In 1937, a long-lost Vermeer was revealed at auction, heralded by experts as one of the Dutch painter's greatest works. Only it wasn't a Vermeer at all. A man named Han van Meegeren had produced this and many other expensive forgeries. Once he stepped forward, their value dropped like the jaws on his customers. Why?
They were still the same paintings. Surely the art world has brainwashed us into shelling out for that intangible quality of authenticity. No, says Denis Dutton, a philosopher who has written on art and forgery. "The proper response to art is the response to human achievement, and this means responding to more than a pretty painted surface," he told me a few months ago. "Works of art are intrinsically intentional objects, and they embody thoughts, imagination, creativity, emotion, and intelligence." Further, "we are fundamentally hardwired to respond to human artifacts as intentional objects."
This last claim has found support in a paper published in Cognition in January. An experimenter drew a circle while looking at one of two circular objects on display. After watching the act, 2-year-olds tended to say the drawing represented the object the experimenter had been eyeing. Apparently, we naturally read intention into the production of artifacts--we look at a sketch or a sculpture and wonder, "What was the creator thinking?" As for the van Meegeren case, Denis says, "we want a view into the mind of Vermeer and not a view provided by a third rate 1930's artist who is trying to explain how he thinks Vermeer must have seen the world."
That explains our dismissal of novel fabrications, but what about replications? Indistinguishable duplicates of real masterpieces? Denis says we can never be absolutely sure we're getting everything the original has. Maybe we can't tell the difference today, but what about tomorrow? Okay, I said, but that doesn't explain why a reproduction that captures more than 99% of the original will hold less than 1% of its value. He mentioned a Mona Lisa copyist whose reproductions were more like 99.99% accurate but who told an interviewer that he liked to make small changes. "For example taking the chill out of her smile," Denis said. "That .01% may make all the difference between genius and kitsch."
Small differences may have huge significance in some cases, but there's still a huge fetish factor in our fixation on pieces genuinely produced by the artist. A doodle Picasso made with a crayon sold in 2005 for $40,000, but posters of his greatest works sell at the mall for $10. And I imagine many people would pay more for a handwritten Jane Austen manuscript missing 10% of its words than a complete bound copy. Denis said, "in that case the person is more an autograph collector than a lover of literature," but he acknowledged that art collectors and appreciators have some autograph collector in them.
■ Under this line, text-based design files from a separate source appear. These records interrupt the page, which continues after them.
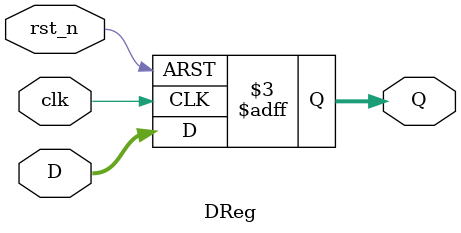
<source format=v>
module DReg #(parameter WIDTH = 9)(
	input                  clk,
	input                  rst_n,
	input  [WIDTH-1:0]     D,
	output reg [WIDTH-1:0] Q
);

	always @(posedge clk or negedge  rst_n) begin
	    if (~rst_n) begin
	        Q <= 'b0;
	    end
	    else begin
	        Q <= D;
	    end    
	end
	
endmodule

</source>
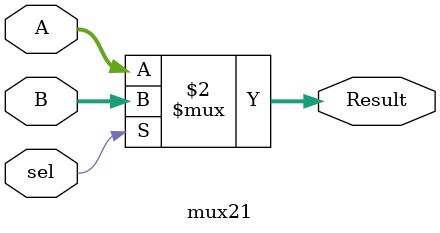
<source format=sv>
module mux21 (
    input logic [31:0] A,B,
    input logic sel,
    output logic [31:0] Result
);
    assign Result = (sel == 1'b0) ? A : B;
endmodule

</source>
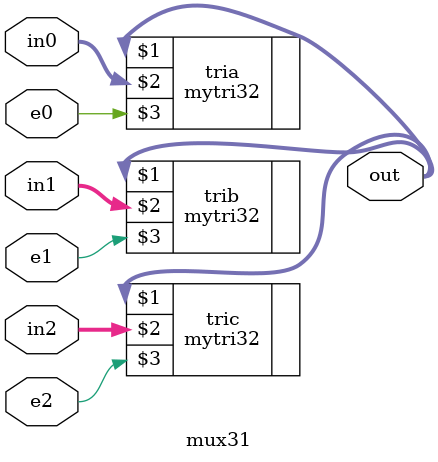
<source format=v>
module mux31(out, e0, e1, e2, 
						in0, in1, in2);

	input e0, e1, e2;
	input [31:0] in0, in1, in2;
	output [31:0] out;
	
	mytri32 tria(out, in0, e0);
	mytri32 trib(out, in1, e1);
	mytri32 tric(out, in2, e2);

endmodule 

</source>
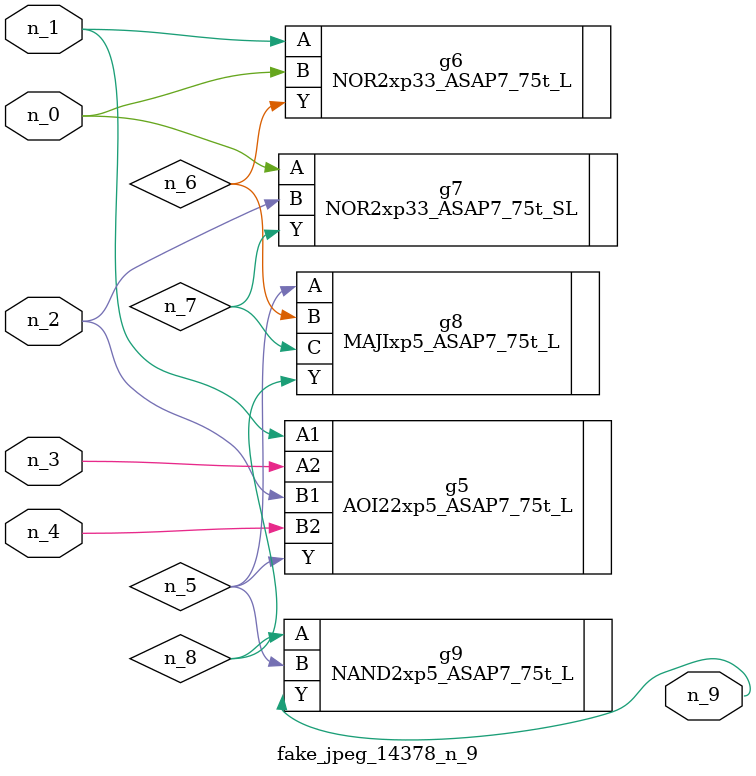
<source format=v>
module fake_jpeg_14378_n_9 (n_3, n_2, n_1, n_0, n_4, n_9);

input n_3;
input n_2;
input n_1;
input n_0;
input n_4;

output n_9;

wire n_8;
wire n_6;
wire n_5;
wire n_7;

AOI22xp5_ASAP7_75t_L g5 ( 
.A1(n_1),
.A2(n_3),
.B1(n_2),
.B2(n_4),
.Y(n_5)
);

NOR2xp33_ASAP7_75t_L g6 ( 
.A(n_1),
.B(n_0),
.Y(n_6)
);

NOR2xp33_ASAP7_75t_SL g7 ( 
.A(n_0),
.B(n_2),
.Y(n_7)
);

MAJIxp5_ASAP7_75t_L g8 ( 
.A(n_5),
.B(n_6),
.C(n_7),
.Y(n_8)
);

NAND2xp5_ASAP7_75t_L g9 ( 
.A(n_8),
.B(n_5),
.Y(n_9)
);


endmodule
</source>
Have we been indoctrinated to value the personal effects of Very Important People, or are we natural fetishists? There's research here too (also published in Cognition in January, and, interestingly enough, also co-authored by Paul Bloom at Yale.) Here, kids ages 3 to 6 were fooled into believing the experimenters had a duplicating machine. The kids much preferred the option of taking home a spoon touched by Queen Elizabeth II than an identical copy. Apparently there is some nonphysical royal "essence" in the spoon that the replica lacked. When I covered the study for Psychology Today last year, Susan Gelman of the University of Michigan told me that essentialism (belief in essences) "explains why we prefer authentic things, including autographs, original works of art, and Britney Spears' chewed gum."
Essentialism lays the groundwork for sentimentality, which I argue in the March/April issue of Psychology Today is a form of magical thinking. (Law 1: Anything can be sacred.) We believe inanimate objects can contain some of a person's essence, picked up through mere contact, which is why we value family heirlooms and why people say donning Mr. Rogers's sweater will make you friendlier but wearing a Nazi's jacket is creepy. (And I mention a woman who was asked for her autograph simply because she had touched the Beatles.)
I didn't discuss art in the story, but valuing artistic originals involves an extreme form of sentimentality. An original is not just an object that a celebrity or a genius has possessed or touched; it's a work that the artist has slaved over, and it physically manifests his creative insights and energies. The performance is in the product. As Denis said, intentional objects embody thought. And here we have the blending of mind and matter that defines magical thinking.




I Agree
To some degree, belief in integrity motivates our negative response to "copy-catters" as well. Consider the fact that, as magical thinking goes, nobody does a Picasso like Picasso. In the same way that no one quite cooks baked macaroni and cheese like mama does. Our quest for the authentic is rooted in empathetic responses comparable to the "Golden Rule." Nobody likes to have their thunder stolen, so to speak. So if I drew a crayon drawing and you claimed it was yours, your lie devalues my work. If you copied my crayon drawing and claimed it was your work, your lie devalues my creativity. An understanding of some of the process of creativity allows most art enthusiasts to respond empathetically with the same type of horror as one would experience if they'd discovered their own work of art had been replaced by an exact duplicate by another person's hands. It's not so much the percentage of similitude or the differences that infuses the honest anger as it is the little white lie that hides behind the fact that it looks like an original but isn't. That's what angers enthusiasts, I believe. the fact that a person would "lie" about something so personal as art inspires our empathy.